**Problems to solve**
a) Answer these questions from the linked list notes:
(i) How long does it take on average to visit an element by index, and what does N stand for?
(ii) What is the first step when adding a new value after a given node prev?
(iii) What is the final step when adding a node at the beginning of the list?
b) Based on the linked list notes, are these statements true? Answer yes or no for each, quoting the words that decide it.
(i) Adding a node after a given node takes O(1) time.
(ii) Visiting an element by index takes constant time on average.
(iii) When adding a node at the beginning, the new node is linked to the original head node.
c) According to the linked list notes, why does adding a node at the beginning of the list end with assigning cur to head?

Linked List

Singly Linked List

Find Operation

It takes us O(N) time on average to visit an element by index, where N is the length of the linked list.

Add Operation

Add a Node after a Given Node

If we want to add a new value after a given node prev, we should:

Initialize a new node cur with the given value;

Link the "next" field of cur to prev's next node next;

Link the "next" field in prev to cur.

O(1) time, space complexity

@LeetCode

Add a Node at the Beginning

So it is essential to updateheadwhen adding a new node at the beginning of the list.

Initialize a new node cur;
Link the new node to our original head node head.
Assign cur to head.

Delete Operation

Doubly Linked List

Doubly Linked List Node Structure

// Definition for doubly-linked list.

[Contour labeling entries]
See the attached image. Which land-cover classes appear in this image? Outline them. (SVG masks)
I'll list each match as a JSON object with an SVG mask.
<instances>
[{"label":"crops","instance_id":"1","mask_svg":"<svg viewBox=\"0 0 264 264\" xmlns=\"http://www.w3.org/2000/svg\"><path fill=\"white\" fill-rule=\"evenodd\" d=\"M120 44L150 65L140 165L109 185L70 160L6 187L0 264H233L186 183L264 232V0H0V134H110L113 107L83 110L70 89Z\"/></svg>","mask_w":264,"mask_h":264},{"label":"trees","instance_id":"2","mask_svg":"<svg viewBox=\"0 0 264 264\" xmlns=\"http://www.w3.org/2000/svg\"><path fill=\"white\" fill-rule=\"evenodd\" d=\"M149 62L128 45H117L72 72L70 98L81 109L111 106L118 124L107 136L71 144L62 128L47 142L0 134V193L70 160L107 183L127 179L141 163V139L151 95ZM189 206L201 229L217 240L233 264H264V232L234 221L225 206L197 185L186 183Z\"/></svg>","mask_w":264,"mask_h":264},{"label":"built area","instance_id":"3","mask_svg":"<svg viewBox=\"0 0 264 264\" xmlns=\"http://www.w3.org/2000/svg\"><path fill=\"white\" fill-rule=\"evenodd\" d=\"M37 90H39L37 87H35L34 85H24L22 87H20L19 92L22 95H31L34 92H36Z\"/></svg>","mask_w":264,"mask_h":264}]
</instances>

**Completed exercise**
a)
(i) O(N) time on average, where N is the length of the linked list.
(ii) Initialize a new node cur with the given value.
(iii) Assign cur to head.

b)
(i) Yes: "O(1) time, space complexity"
(ii) No: "It takes us O(N) time on average to visit an element by index"
(iii) Yes: "Link the new node to our original head node head."

c) That step updates head to the new node. The notes say it is essential to update head when adding a new node at the beginning of the list.